When legal researchers search in online databases for the information they need to solve a legal problem, they need to remember that the algorithms that are returning results to them were designed by humans. The world of legal research is a human-constructed world, and the biases and assumptions the teams of humans that construct the online world bring to the task are imported into the systems we use for research. This article takes a look at what happens when six different teams of humans set out to solve the same problem: how to return results relevant to a searcher’s query in a case database. When comparing the top ten results for the same search entered into the same jurisdictional case database in Casetext, Fastcase, Google Scholar, Lexis Advance, Ravel, and Westlaw, the results are a remarkable testament to the variability of human problem solving. There is hardly any overlap in the cases that appear in the top ten results returned by each database. An average of forty percent of the cases were unique to one database, and only about 7% of the cases were returned in search results in all six databases. It is fair to say that each different set of engineers brought very different biases and assumptions to the creation of each search algorithm. One of the most surprising results was the clustering among the databases in terms of the percentage of relevant results. The oldest database providers, Westlaw and Lexis, had the highest percentages of relevant results, at 67% and 57%, respectively. The newer legal database providers, Fastcase, Google Scholar, Casetext, and Ravel, were also clustered together at a lower relevance rate, returning approximately 40% relevant results.
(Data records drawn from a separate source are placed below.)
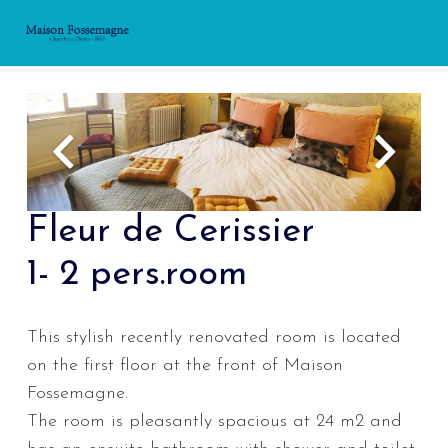
Fleur de Cerissier
1- 2 pers.room
This stylish recently renovated room is located
on the first floor at the front of Maison
Fossemagne.
The room is pleasantly spacious at 24 m2 and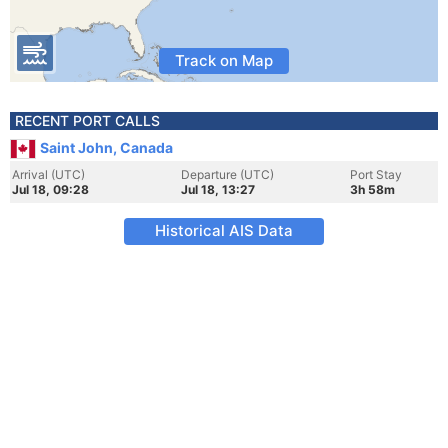
Track on Map
RECENT PORT CALLS
Saint John, Canada
Arrival (UTC)
Departure (UTC)
Port Stay
Jul 18, 09:28
Jul 18, 13:27
3h 58m
Historical AIS Data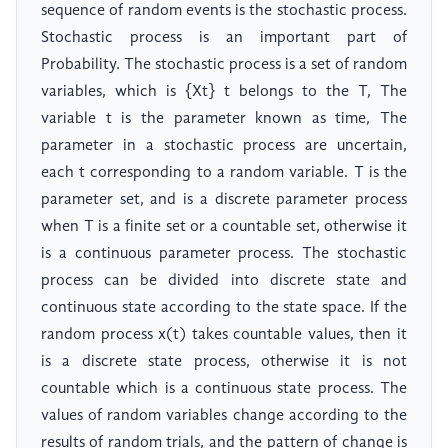
sequence of random events is the stochastic process.
Stochastic process is an important part of
Probability. The stochastic process is a set of random
variables, which is {Xt} t belongs to the T, The
variable t is the parameter known as time, The
parameter in a stochastic process are uncertain,
each t corresponding to a random variable. T is the
parameter set, and is a discrete parameter process
when T is a finite set or a countable set, otherwise it
is a continuous parameter process. The stochastic
process can be divided into discrete state and
continuous state according to the state space. If the
random process x(t) takes countable values, then it
is a discrete state process, otherwise it is not
countable which is a continuous state process. The
values of random variables change according to the
results of random trials, and the pattern of change is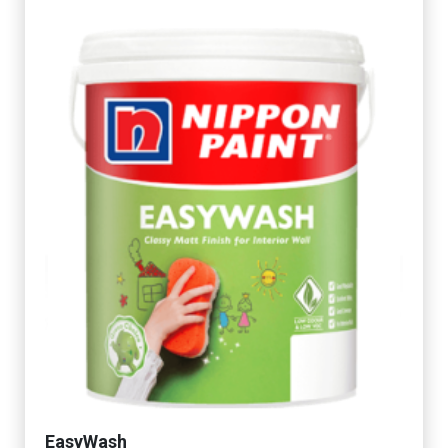
EasyWash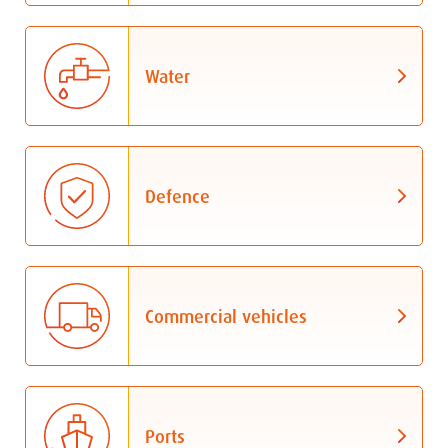
Water
Defence
Commercial vehicles
Ports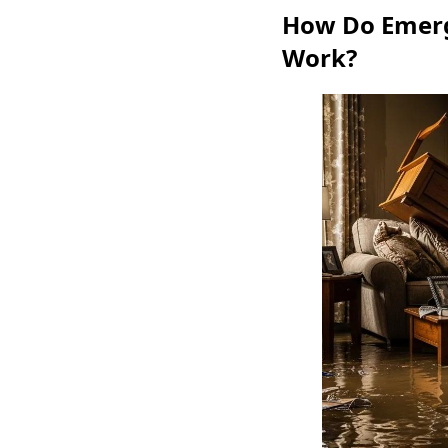
How Do Emerg
Work?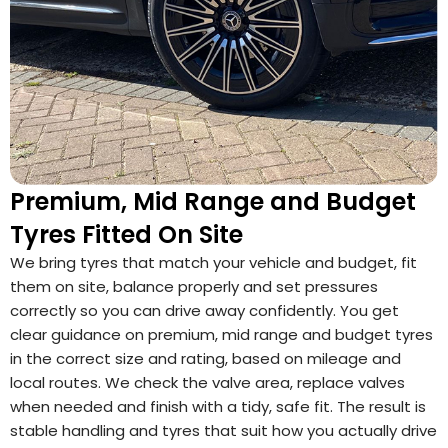
Premium, Mid Range and Budget
Tyres Fitted On Site
We bring tyres that match your vehicle and budget, fit
them on site, balance properly and set pressures
correctly so you can drive away confidently. You get
clear guidance on premium, mid range and budget tyres
in the correct size and rating, based on mileage and
local routes. We check the valve area, replace valves
when needed and finish with a tidy, safe fit. The result is
stable handling and tyres that suit how you actually drive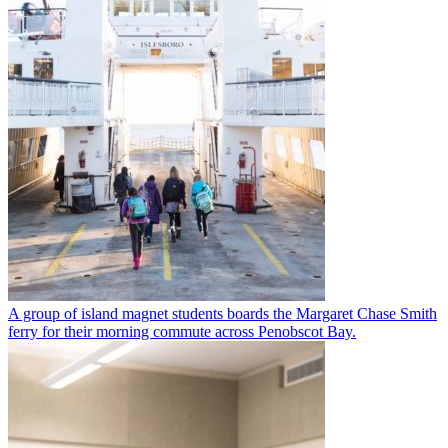
A group of island magnet students boards the Margaret Chase Smith
ferry for their morning commute across Penobscot Bay.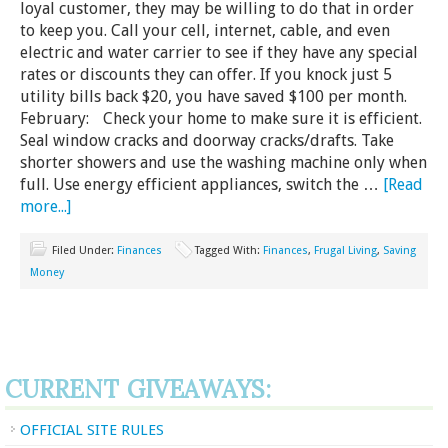
loyal customer, they may be willing to do that in order
to keep you. Call your cell, internet, cable, and even
electric and water carrier to see if they have any special
rates or discounts they can offer. If you knock just 5
utility bills back $20, you have saved $100 per month.
February: Check your home to make sure it is efficient.
Seal window cracks and doorway cracks/drafts. Take
shorter showers and use the washing machine only when
full. Use energy efficient appliances, switch the …
[Read
more...]
Filed Under:
Finances
Tagged With:
Finances
,
Frugal Living
,
Saving
Money
CURRENT GIVEAWAYS:
OFFICIAL SITE RULES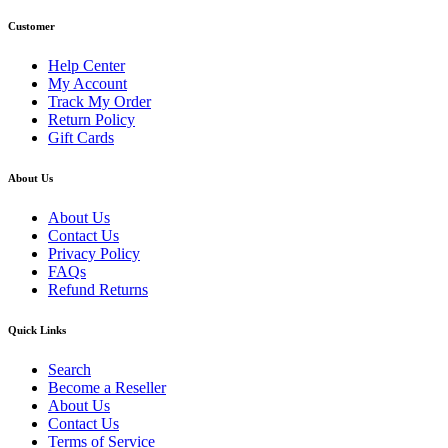
Customer
Help Center
My Account
Track My Order
Return Policy
Gift Cards
About Us
About Us
Contact Us
Privacy Policy
FAQs
Refund Returns
Quick Links
Search
Become a Reseller
About Us
Contact Us
Terms of Service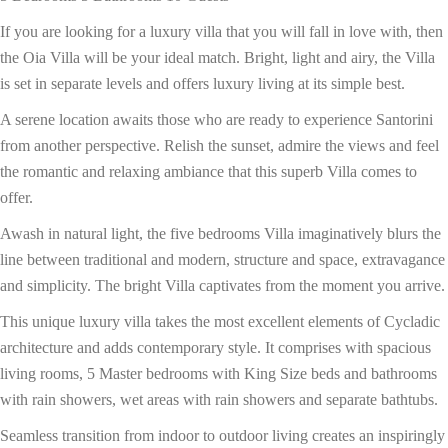
If you are looking for a luxury villa that you will fall in love with, then
the Oia Villa will be your ideal match. Bright, light and airy, the Villa
is set in separate levels and offers luxury living at its simple best.
A serene location awaits those who are ready to experience Santorini
from another perspective. Relish the sunset, admire the views and feel
the romantic and relaxing ambiance that this superb Villa comes to
offer.
Awash in natural light, the five bedrooms Villa imaginatively blurs the
line between traditional and modern, structure and space, extravagance
and simplicity. The bright Villa captivates from the moment you arrive.
This unique luxury villa takes the most excellent elements of Cycladic
architecture and adds contemporary style. It comprises with spacious
living rooms, 5 Master bedrooms with King Size beds and bathrooms
with rain showers, wet areas with rain showers and separate bathtubs.
Seamless transition from indoor to outdoor living creates an inspiringly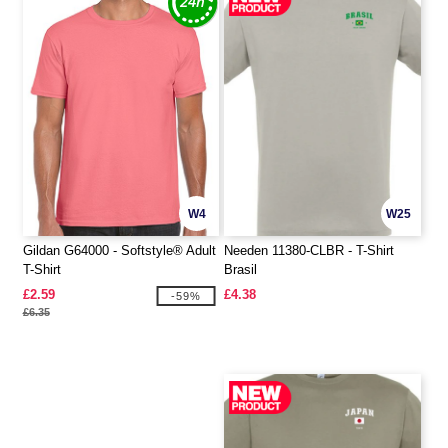
W4
W25
Gildan G64000 - Softstyle® Adult
Needen 11380-CLBR - T-Shirt
T-Shirt
Brasil
£2.59
£4.38
-59%
£6.35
Legal research has always been an endeavor that required redundancy in searching; one resource does not usually provide a full answer, just as one search will not provide every necessary result. The study clearly demonstrates that the need for redundancy in searches and resources has not faded with the rise of the algorithm. From the law professor seeking to set up a corpus of cases to study, the trial lawyer seeking that one elusive case, the legal research professor showing students the limitations of algorithms, researchers who want full results will need to mine multiple resources with multiple searches. And more accountability about the nature of the algorithms being deployed would allow all researchers to craft searches that would be optimally successful.